Flip to page 69 in the November issue of Macworld and you’ll find The Kid-Safe Mac, a parent’s guide for setting up OS X. Portions of that feature—Leopard’s Parental Controls and Beyond Parental Controls—have recently appeared on Macworld.com. We’ve received a measure of feedback on those portions along the lines of “Parental Controls is terribly, horribly, broken!”
To which I reply, “Maybe. Maybe not.”
I’d like to address those Maybe Nots now.
Check the log
One concerned parent complained that his child couldn’t access Gmail’s webmail when, under Website Restrictions in the Content tab, he’d enabled the Try to Limit Access to Adult Websites Automatically option. Even though he’d added gmail.com as an exception, he encountered an error when attempting to access Gmail via Safari.
The issue here is that Parental Controls is getting hung up because of an address redirect. Safari doesn’t go directly to www.gmail.com but rather to a Google page that redirects to gmail.com. This particular page hasn’t been added as an exception and Parental Controls is careful about redirects—choosing to err on the side of safety by preventing the website from loading rather than loading it and hoping it doesn’t contain inappropriate content.

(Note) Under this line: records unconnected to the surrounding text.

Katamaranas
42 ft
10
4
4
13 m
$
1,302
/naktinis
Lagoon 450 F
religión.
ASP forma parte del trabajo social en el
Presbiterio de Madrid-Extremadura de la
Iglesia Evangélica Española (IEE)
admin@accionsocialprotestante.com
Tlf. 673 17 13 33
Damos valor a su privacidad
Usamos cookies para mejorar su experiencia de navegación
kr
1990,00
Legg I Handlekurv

So the trick here—and with any case where Parental Controls appears to capriciously deny access to a website—is for the person administering the Mac’s Parental Controls to check the log files and make sure they’re adding the proper addresses as exceptions. To do this, click Logs in Parental Controls and then click Websites Visited. In the Logs pane to the right you’ll see a list of sites that were visited with the account set up under Parental Controls. In this case, tick the triangle next to Google, select an entry, and click the Open button. Safari launches and you see the site that was visited. You’re looking for the page that redirects to Gmail. In my case that address began with http://www.google.com/coop/cse.
This is the address you want to add as an exception. Once you do, you should be able to gain access to the page it redirects to. (You may also have to add the eventual destination page as an exception.)

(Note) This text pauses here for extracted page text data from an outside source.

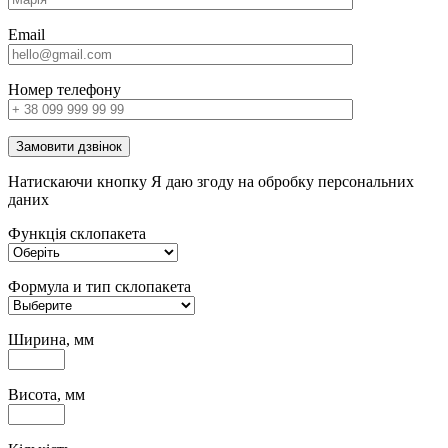
Email
Номер телефону
Замовити дзвінок
Натискаючи кнопку Я даю згоду на обробку персональних
даних
Функція склопакета
Формула и тип склопакета
Ширина, мм
Висота, мм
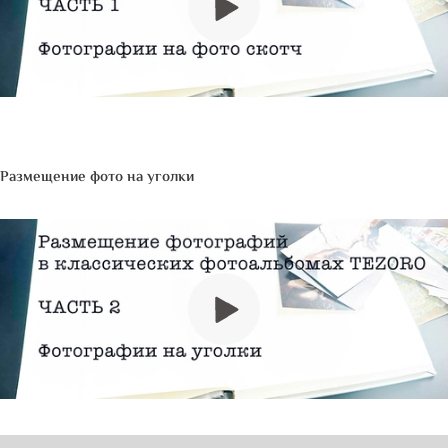
Размещение фото на уголки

(By way of sticking my nose where it may not belong, I’m not sure I see a really good reason to allow a child to have access to webmail if you’re concerned about inappropriate content. If you’re going to the trouble to set up Parental Controls for your child, create a POP account for your kid and take advantage of Parental Controls' Mail restrictions.)
Let applications run
Others have reported that even when you’ve allowed certain applications to run, they won’t. This can happen for a couple of reasons.

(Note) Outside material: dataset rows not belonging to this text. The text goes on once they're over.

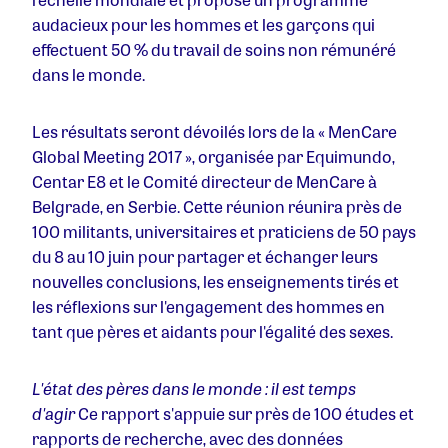
audacieux pour les hommes et les garçons qui
effectuent 50 % du travail de soins non rémunéré
dans le monde.
Les résultats seront dévoilés lors de la « MenCare
Global Meeting 2017 », organisée par Equimundo,
Centar E8 et le Comité directeur de MenCare à
Belgrade, en Serbie. Cette réunion réunira près de
100 militants, universitaires et praticiens de 50 pays
du 8 au 10 juin pour partager et échanger leurs
nouvelles conclusions, les enseignements tirés et
les réflexions sur l'engagement des hommes en
tant que pères et aidants pour l'égalité des sexes.
L'état des pères dans le monde : il est temps
d'agir
Ce rapport s'appuie sur près de 100 études et
rapports de recherche, avec des données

The first is that some applications need to get their house in order before they can run. And that means that you have to launch them at least once in an unrestricted environment within that account before you impose Parental Controls. So, switch off Parental Controls for the account you eventually wish to control, switch to that account, and launch all the applications you’re going to allow that account to use. Log out of that account, return to the administrator’s account, and set up Parental Controls.
Another possibility is that the application you want to run requires a background application or outside resource the user doesn’t have access to. For example, Microsoft Office applications rely on other Microsoft applications to do their job. If you haven’t allowed those other applications, Word or Excel may not be able to launch. (Fortunately Parental Controls will often throw up a dialog box telling you that such and such an application hasn’t been allowed and needs to be in order for things to move forward.)
The Think system
I’m not suggesting that Parental Controls is without quirks. At the very least it could be smarter about telling you why some action was disallowed. But before damning it as a hunk of buggy code, step back for a second and try to think about what it’s doing. If it won’t do something you believe it should, it’s likely because it doesn’t have something it needs—as I’ve explained above, a correct web address or resource that you haven’t allowed, for example.